Hace apenas unos años, las redes sociales eran celebradas por su poderoso efecto democratizador. Estas plataformas -en particular Twitter y Facebook-desempeñaron un papel clave en la Primavera Árabe: al darles voz a los ciudadanos, permitieron que pudieran conectarse para compartir información y organizar manifestaciones pacíficas, sorteando la vigilancia estatal.
Sin embargo, mientras las redes sociales favorecían el desafío a los regímenes autoritarios, sus bajas barreras de acceso hacían posible que grupos terroristas y extremistas (racistas, xenófobos, antisemitas, islamófobos, entre otros) se volcaran a estas plataformas para sumar adhesiones y difundir sus ataques.
__________________________________________________
• **Instrucción A**
Según el texto sobre las redes sociales, ¿qué plataformas desempeñaron un papel clave en la Primavera Árabe?
• **Instrucción B**
Extrae del texto sobre las redes sociales el fragmento que va desde "Hace apenas unos" hasta "la vigilancia estatal.".
• **Instrucción C**
Escribe la continuación del texto sobre las redes sociales a partir de su última oración.
Los datos no son necesarios para resolver este ejercicio.

• **Sección de datos**
__________________________________________________
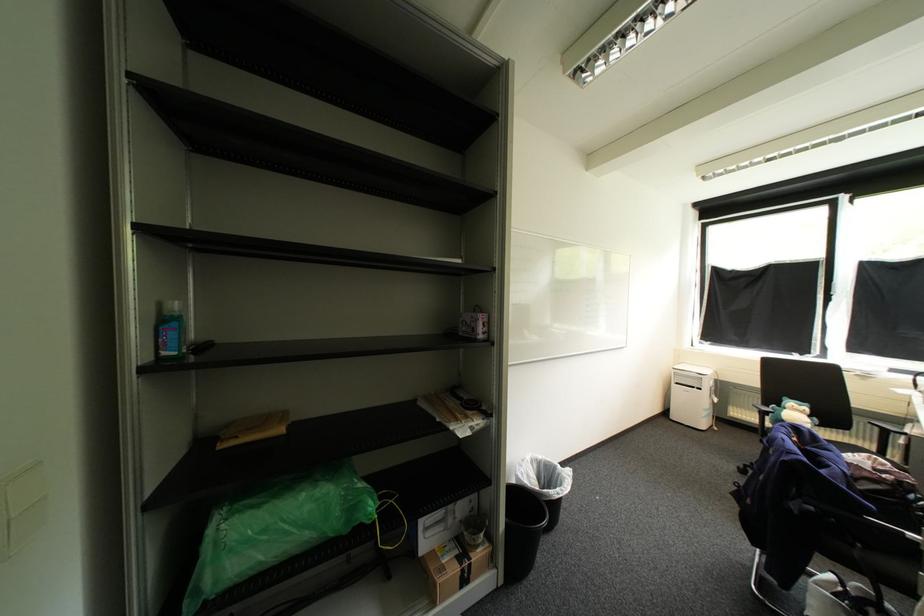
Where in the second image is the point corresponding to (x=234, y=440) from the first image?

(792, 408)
__________________________________________________
• **Respuesta del ejercicio A**
Twitter y Facebook.

• **Respuesta del ejercicio B**
Hace apenas unos años, las redes sociales eran celebradas por su poderoso efecto democratizador. Estas plataformas -en particular Twitter y Facebook-desempeñaron un papel clave en la Primavera Árabe: al darles voz a los ciudadanos, permitieron que pudieran conectarse para compartir información y organizar manifestaciones pacíficas, sorteando la vigilancia estatal.

• **Respuesta del ejercicio C**
La circulación del odio digital, hoy bajo la lupa, devino así en el lado oscuro de aquel efecto democratizador de las redes. El creciente número de ataques contra inmigrantes y otras minorías en diversas partes del mundo despertó nuevas preocupaciones sobre la conexión entre la proliferación del discurso del odio online y los actos violentos.
El último caso registrado fue el tiroteo ocurrido a principios de agosto en El Paso, al oeste de Texas, donde un hombre blanco disparó contra una multitud y mató a veintidós personas. El ataque tuvo una extraña similitud con las masacres recientes en una sinagoga en Poway, California, y dos mezquitas en Christchurch, Nueva Zelanda: antes de perpetrar sus matanzas, los atacantes buscaron inspiración y compartieron sus manifiestos llenos de resentimiento en 8chan, una suerte red social conocida como «el refugio de Internet», dada la dificultad de controlar los contenidos compartidos por sus usuarios anónimos.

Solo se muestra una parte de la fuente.